Feitas as principais considerações concernentes à importância econômica e ambiental
da reciclagem e os benefícios associados a ela, além dos aspectos que envolvem a atividade
dos catadores, que apontam para a pertinência de adoção de medidas de incentivo para essas
atividades, cumpre agora analisar os fundamentos jurídicos da adoção de Programas de
Pagamentos por Serviços Ambientais Urbanos (PSAU), dentro dos quais se insere o Programa
Bolsa Reciclagem, do Estado de Minas Gerais.

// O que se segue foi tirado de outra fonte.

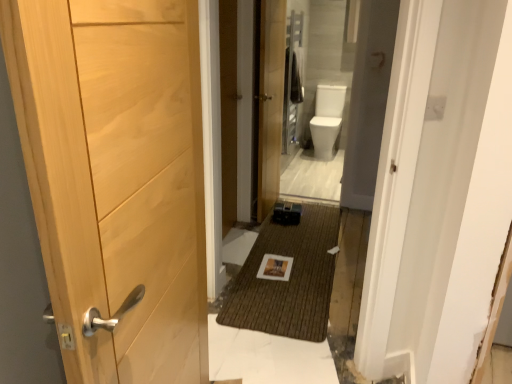
Question: In which direction should I rotate to look at wooden door at center, marked as the 2th door in a front-to-back arrangement?

Choices:
 (A) right
 (B) left

Answer: (A)

Question: Considering the relative positions of natural wood door at left, the 1th door from the left, and wooden door at center, the first door from the right, in the image provided, is natural wood door at left, the 1th door from the left, to the right of wooden door at center, the first door from the right, from the viewer's perspective?

Choices:
 (A) yes
 (B) no

Answer: (B)

Question: Is natural wood door at left, the 1th door from the left, positioned in front of wooden door at center, the first door from the right?

Choices:
 (A) yes
 (B) no

Answer: (A)

Question: Considering the relative positions of natural wood door at left, positioned as the first door in front-to-back order, and wooden door at center, the first door from the back, in the image provided, is natural wood door at left, positioned as the first door in front-to-back order, to the left of wooden door at center, the first door from the back, from the viewer's perspective?

Choices:
 (A) yes
 (B) no

Answer: (A)

Question: From a real-world perspective, does natural wood door at left, which appears as the 2th door when viewed from the back, stand above wooden door at center, the first door from the right?

Choices:
 (A) yes
 (B) no

Answer: (A)

Question: Is natural wood door at left, the 1th door from the left, next to wooden door at center, marked as the 2th door in a front-to-back arrangement?

Choices:
 (A) yes
 (B) no

Answer: (B)

Question: Can you confirm if natural wood door at left, positioned as the first door in front-to-back order, is wider than wooden door at center, the first door from the back?

Choices:
 (A) yes
 (B) no

Answer: (A)

Question: Could you tell me if wooden door at center, the first door from the right, is facing natural wood door at left, the 1th door from the left?

Choices:
 (A) yes
 (B) no

Answer: (B)

Question: Is wooden door at center, the first door from the right, looking in the opposite direction of natural wood door at left, the 1th door from the left?

Choices:
 (A) no
 (B) yes

Answer: (A)

Question: Is wooden door at center, the first door from the back, behind natural wood door at left, the 1th door from the left?

Choices:
 (A) no
 (B) yes

Answer: (B)

Question: From a real-world perspective, is wooden door at center, the first door from the right, physically above natural wood door at left, which appears as the 2th door when viewed from the back?

Choices:
 (A) no
 (B) yes

Answer: (A)

Question: From a real-world perspective, is wooden door at center, marked as the 2th door in a front-to-back arrangement, positioned under natural wood door at left, which appears as the 2th door when viewed from the back, based on gravity?

Choices:
 (A) no
 (B) yes

Answer: (B)

Question: From the image's perspective, would you say wooden door at center, the first door from the right, is shown under natural wood door at left, positioned as the first door in front-to-back order?

Choices:
 (A) yes
 (B) no

Answer: (B)

Question: Choose the correct answer: Is natural wood door at left, positioned as the first door in front-to-back order, inside wooden door at center, the first door from the right, or outside it?

Choices:
 (A) inside
 (B) outside

Answer: (B)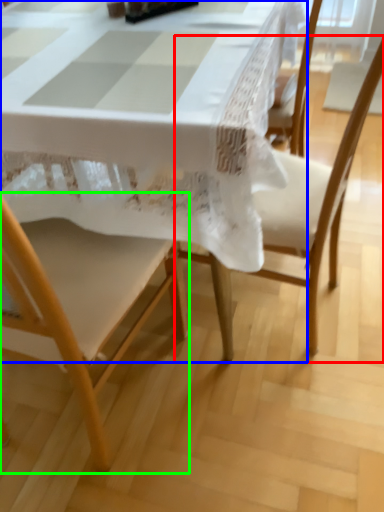
Question: Which object is positioned farthest from chair (highlighted by a red box)? Select from table (highlighted by a blue box) and chair (highlighted by a green box).

Choices:
 (A) table
 (B) chair

Answer: (A)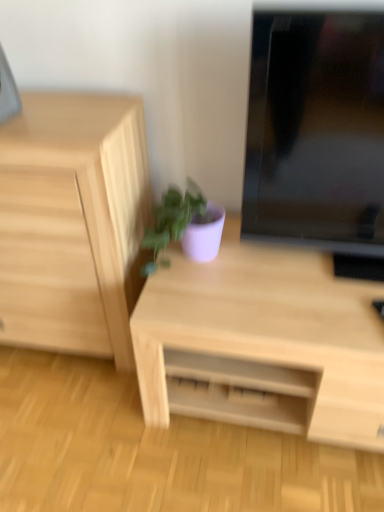
Question: Is light wood chest of drawers at left bigger than black glossy monitor at upper right?

Choices:
 (A) yes
 (B) no

Answer: (A)

Question: Does light wood chest of drawers at left come behind black glossy monitor at upper right?

Choices:
 (A) yes
 (B) no

Answer: (A)

Question: From a real-world perspective, is light wood chest of drawers at left positioned over black glossy monitor at upper right based on gravity?

Choices:
 (A) yes
 (B) no

Answer: (B)

Question: Is black glossy monitor at upper right at the back of light wood chest of drawers at left?

Choices:
 (A) no
 (B) yes

Answer: (A)

Question: From the image's perspective, would you say light wood chest of drawers at left is shown under black glossy monitor at upper right?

Para Altmann (2012), o desafio inicial do PSAU é conceitual, eis que o sistema de
PSA clássico não foi pensado para áreas ou atividades urbanas. O PSA originalmente foi
desenhado para induzir os agentes econômicos (proprietários ou possuidores de imóveis
rurais) a adotar determinados usos do solo e/ou práticas ambientalmente sustentáveis. Com
isso, é possível internalizar as externalidades positivas (serviços ambientais), que antes não
eram remuneradas pelos agentes econômicos que as utilizam.
Conforme desenvolvido no item 2.4.6 do presente trabalho, o princípio que informa
o Pagamento por Serviços Ambientais é o do “provedor-recebedor”. A ideia central do PSA é
criar incentivos às condutas ambientalmente desejáveis, isto é, aquelas condutas que
contribuem sobremodo para a manutenção do fluxo de serviços ecossistêmicos.
Nesse sentido, assevera Altmann (2012), há que se reconhecer que a conduta dos
catadores traz benefícios econômicos e ambientais a toda sociedade e, portanto, fazem jus à
remuneração. No caso do PSA clássico, o agricultor que preserva nascentes e matas ciliares
recebe uma contrapartida por garantir o fluxo de serviços ecossistêmicos, os quais beneficiam
toda a sociedade, ou seja, paga-se pela conduta dele. No caso sob análise, a conduta do
catador gera uma externalidade positiva que não foi internalizada na economia. A pergunta
que se impõe para a implantação de um PSAU no Brasil é: a conduta dos catadores é
merecedora de justa retribuição?
A resposta somente pode ser positiva, pois de acordo com a própria noção de
incentivo intrínseca ao instituto do PSA, não se mostra devida a retribuição somente àquelas
condutas humanas relacionadas a serviços ecossistêmicos, mas também a toda atividade
humana que contribua sobremodo para a qualidade ambiental.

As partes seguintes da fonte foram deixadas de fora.